EXERCISE REQUIREMENTS
How many of the lines below have the word "пшеничный" in them? The answer is that number and nothing more.

Version comparison data
Content starts
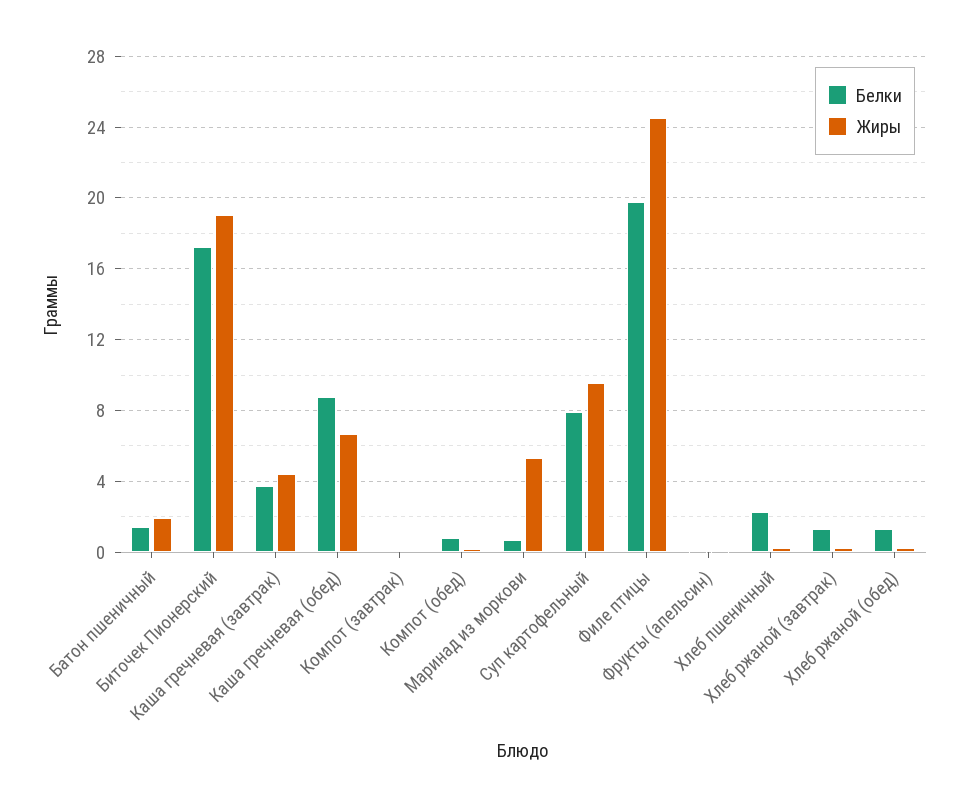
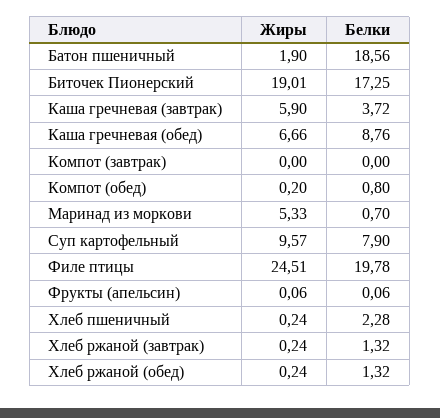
Белки, Батон пшеничный: 1.5 -> 18.56
Жиры, Каша гречневая (завтрак): 4.5 -> 5.9

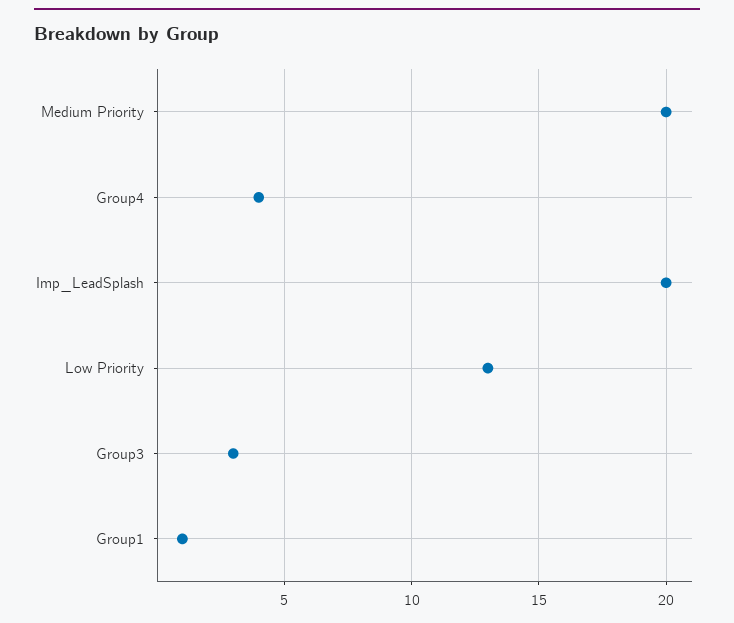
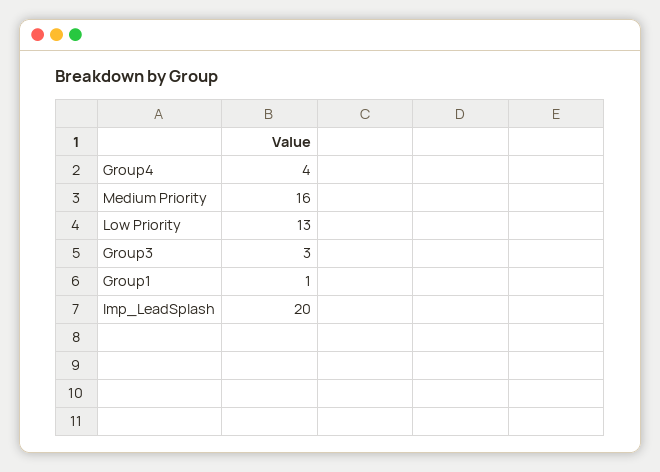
Medium Priority: 20 -> 16

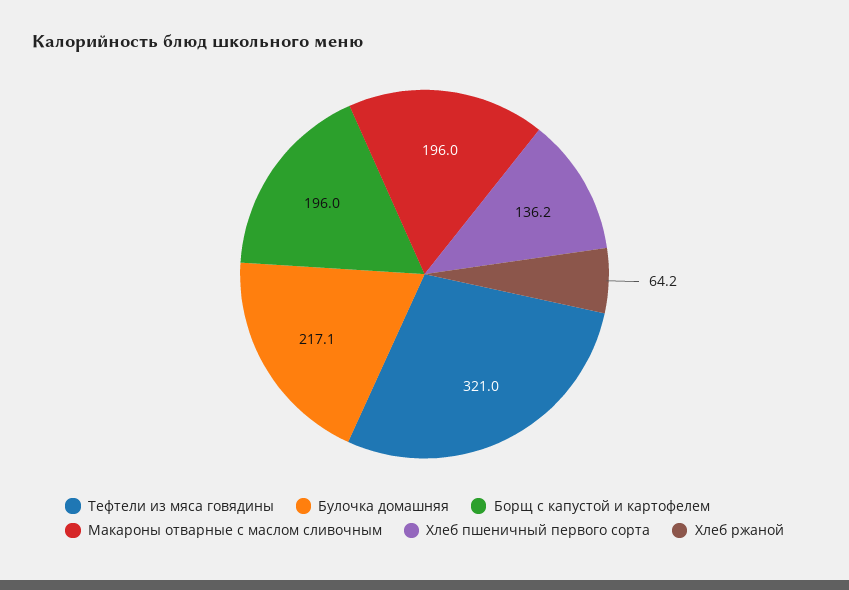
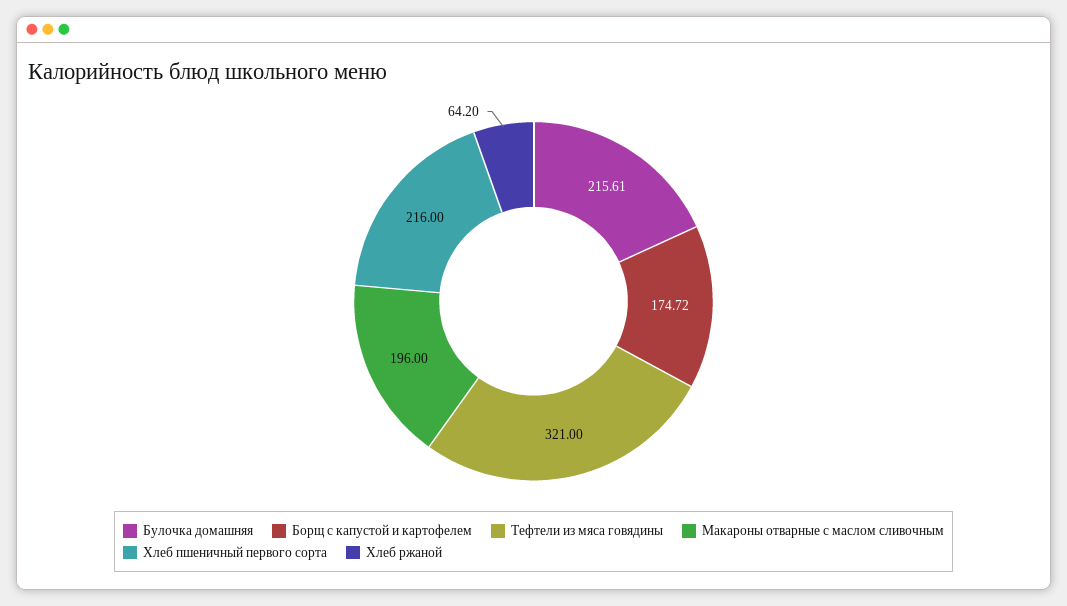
Булочка домашняя: 217.1 -> 215.61
Борщ с капустой и картофелем: 196 -> 174.72
Хлеб пшеничный первого сорта: 136.2 -> 216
Content ends
REPLY TO THE EXERCISE
2